İlk bakışta, yazımın başlığı sizde meşhur İtalyan yemeği “Pizza” çağrışımı yapabilir!..
Ama burada ele almaya çalıştığım Ekonomik İşbirliği ve Kalkınma Örgütü (OECD) tarafından yürütülen Uluslararası Öğrenci Değerlendirme Programı’nın İngilizce yazılışının baş harflerinden oluşan PISA…
OECD’ nin PISA kapsamında, 72 farklı ülkeden, 15 yaş grubu 540 bin çocuğun katıldığı ve öğrencilerin yeterliliklerinin ölçüldüğü sınavın 2015 yılı sonuçları açıklandı.
Her üç yılda bir tekrarlanarak yayınlanan bu programın sonuçları, aynı zamanda ülkelerin öğretim kalitelerinin izlenebilmesi ve karşılaştırılabilmesi açısından da büyük önem taşımaktadır.
Ama PISA’ nın 72 ülke için yaptığı açıklama, Türkiye’de eğitim-öğretim konusunda kafaları karıştırdı… Türkiye 2003 yılından bu yana çok iyi sıralarda olmasa da, her seferinde bir kaç basamak puanları arttırarak yükseliyordu. Şimdi ise ülkemizin 2015 yılında aldığı sonuçlar, 2003 yılının bile gerisinde görülmektedir…
Türkiye bundan önce 2012’de yapılan değerlendirmelere göre 2015’de; Matematikte 44. sıradayken 49. sıraya geriledi.

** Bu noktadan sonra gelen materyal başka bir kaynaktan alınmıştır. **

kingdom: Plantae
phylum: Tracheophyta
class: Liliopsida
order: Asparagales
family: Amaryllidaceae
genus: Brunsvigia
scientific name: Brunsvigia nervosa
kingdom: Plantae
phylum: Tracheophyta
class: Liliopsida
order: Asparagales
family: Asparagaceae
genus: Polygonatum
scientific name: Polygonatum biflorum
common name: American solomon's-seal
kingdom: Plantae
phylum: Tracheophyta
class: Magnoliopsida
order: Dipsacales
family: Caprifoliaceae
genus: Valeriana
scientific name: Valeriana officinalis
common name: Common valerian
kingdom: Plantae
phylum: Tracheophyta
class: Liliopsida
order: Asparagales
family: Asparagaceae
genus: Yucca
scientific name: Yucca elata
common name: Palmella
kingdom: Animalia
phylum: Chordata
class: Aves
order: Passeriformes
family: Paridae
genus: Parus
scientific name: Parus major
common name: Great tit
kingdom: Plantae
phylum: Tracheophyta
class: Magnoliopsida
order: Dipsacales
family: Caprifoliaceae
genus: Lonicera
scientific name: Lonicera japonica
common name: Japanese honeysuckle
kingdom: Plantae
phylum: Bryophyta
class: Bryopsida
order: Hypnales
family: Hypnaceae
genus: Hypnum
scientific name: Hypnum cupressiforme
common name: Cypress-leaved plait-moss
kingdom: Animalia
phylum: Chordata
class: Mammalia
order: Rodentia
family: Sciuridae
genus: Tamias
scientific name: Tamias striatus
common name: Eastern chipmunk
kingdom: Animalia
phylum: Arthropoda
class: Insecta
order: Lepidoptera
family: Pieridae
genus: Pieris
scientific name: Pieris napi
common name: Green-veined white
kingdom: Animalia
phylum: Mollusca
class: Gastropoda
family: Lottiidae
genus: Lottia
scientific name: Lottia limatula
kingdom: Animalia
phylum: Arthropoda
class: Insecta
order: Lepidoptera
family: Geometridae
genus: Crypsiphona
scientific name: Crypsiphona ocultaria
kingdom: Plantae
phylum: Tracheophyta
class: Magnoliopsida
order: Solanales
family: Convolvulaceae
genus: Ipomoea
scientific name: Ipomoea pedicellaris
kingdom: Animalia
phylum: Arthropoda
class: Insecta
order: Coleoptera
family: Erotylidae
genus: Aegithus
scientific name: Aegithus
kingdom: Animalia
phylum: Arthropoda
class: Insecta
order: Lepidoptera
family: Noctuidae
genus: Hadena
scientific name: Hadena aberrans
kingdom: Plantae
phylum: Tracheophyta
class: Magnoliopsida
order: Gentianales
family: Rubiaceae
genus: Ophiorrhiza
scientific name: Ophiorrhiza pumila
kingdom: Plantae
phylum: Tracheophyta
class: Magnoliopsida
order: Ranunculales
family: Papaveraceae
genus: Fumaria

Fen bilimleri 43’ den 52. sıraya, Okumada ise 41’den 50. sıraya düştü…
Sanırım ironik olarak, öğrencilerin başarısının aşağıya doğru gitmesinin nedeni, ülkemizde yapılan her türlü sınavın değişmeyen ünlü soru tipinin “aşağıdakilerden hangisi?” ile başlaması, olabilir… Belki de sınav sorularını “yukarıdakilerden hangisi?” diye sormak, başarının yukarıya doğru gitmesi için daha iyi bir motivasyon yaratabilir, ne dersiniz?
Sorunun ciddiyeti, bu konuda birilerinin birilerini suçlamaktan, suçlananların ise kendilerini savunmaktan vazgeçmelerini gerektiriyor.
Bu da milli bir meselemiz olan eğitimin; ortak akla dayalı, ön yargılardan arınmış, toplumun beklentilerini dikkate alan ve gelişmiş ülkelerin kullandığı evrensel bilgileri de sunabilen bir sisteme dönüşmesinden geçmektedir…
Dünyamızın sahip olduğu kaynakları karışık bir pizza ile ifade edersek, ülkemizin bu pizzadan alacağı pay, ‘PISA’ sıralamasındaki yükselişiyle doğru orantılı olacaktır…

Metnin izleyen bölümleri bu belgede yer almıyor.